ONE DOLLAR CURRY

Director’s Creative Intention

One Dollar Curry is a film about an Indian immigrant who comes to Paris. Far from treating a morose and hopeless reality, the film is light-hearted and funny, where the lead character readily uses imagination, humour and his sense of optimism to overcome “destiny”.

But what makes me give One Dollar Curry, a film on an immigrant’s life, an overriding "comic" form, where sense and meaning are seen lurking behind gentle laughter? There's a reason for this. It is true that the world of immigration is bleak, reeking of deprivation and discrimination. However, it is equally true that humour, perhaps as "black" as racism itself, is part and parcel of immigrant lives. The sound of laughter and black humour in these unfortunate quarters might sound out of place, but it is incontestably real. Perhaps, in the worst moments of pain, deprivation and isolation, an immigrant conserves in himself a grain of humour, which is his sole self-defence weapon in a strange land? I might also add another fact little known in this part of the world : as a community, Sikhs (Nishan is Sikh) are co-terminous with toil and humour. "A Sikh without laughter is not a Sikh," they say in Punjab.
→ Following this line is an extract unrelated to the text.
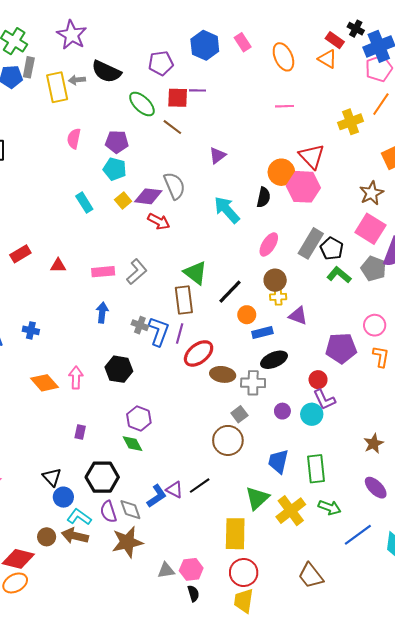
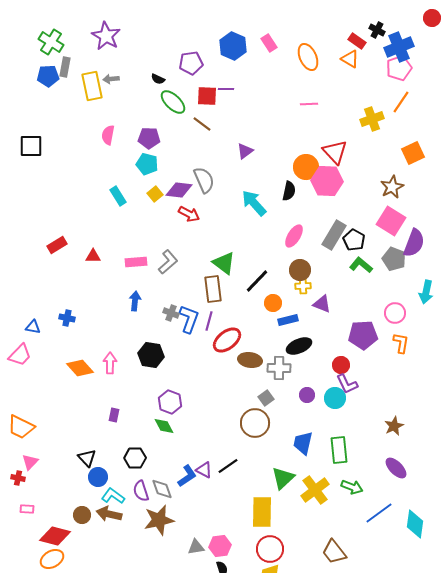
black semicircle: (106, 72) -> (158, 79), moved, size x0.5
black hexagon: (102, 477) -> (135, 458), size x0.7

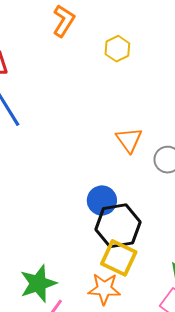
That's how One Dollar Curry was conceived of as an "immigration" comedy...

In his battle for survival, Nishan is helped by Nathalie, a young French researcher who first shows some signs of affection towards him, then becomes his foremost accomplice. The relationship between them is meant to be more than just a passing fancy between a man and a woman. Metaphorically, their "romance" conotes cultural assimilation between a third generation cross-cultural immigrant become French and an Indian of our times. "Nothing bridges frontiers better than love can," reveries Nishan on their first night of love. In this sense, Nathalie doesn't only represent love, she incarnates the very goodness of the host culture. Their relationship is a bridge over cultural frontiers and an ode to the human capacity to build something beautiful beyond the confines of our own cultures

Nathalie's willingness to help Nishan subvert the system and to concoct lies on his behalf shows the strength of a love which is willing to contest one's own culture and country in the interest of another world, which is perhaps better than the one we have built. In this sense, One Dollar Curry uses the comic-form to create a terrain, where love and humour can work together to give birth to a new form of “integration”.

Visually speaking, in terms of the distant vision of the style that I might have in mind, I intend adopting a progressive, slightly "mixed" shooting method, which does not preclude nervous, feverish, handheld camera movements for the comic scenes in the film. But, again, what is obviously crucial is that the style or the mixture of styles must first and foremost capture the overall essence and rhythm of the film.

Music will undoubtedly play a central role in the film. A bit like in the case of my earlier film (Jaya Ganga), I have a broad notion of the melody and the rhythm that I would like to share with the composer. This music, which of late has been named Indo-European rap and which has earned a worldwide popularity (à la Khaled), is full of beat and bounce and la joie de vivre. To start with, we will have the film’s “theme-song” composed, before recording several instrumentalised versions of the same music, each piece endowed with a specificity of its own. Music will thus reinforce the essence of the film, apart from the fact that certain scenes in the film are even shot against this music.

Since location play an important role in determining the visual meaning of a film, I have set the film in a rich variety of places - riverside Paris, the immigrant quarters (le Sentier), the slightly posh buildings, a chateau for the TV shoot on a great "colonial" chef, a river for the cremation ceremony and for the final shots of the boat-restaurant, and, finally, a glimpse of the Indian locales in the UK....

I feel films are about creating a real emotion in the audience. No matter what style you adopt, a film must ultimately bring home the truth of this emotion, which, in the case of One Dollar Curry, takes the form of a meaningful laughter.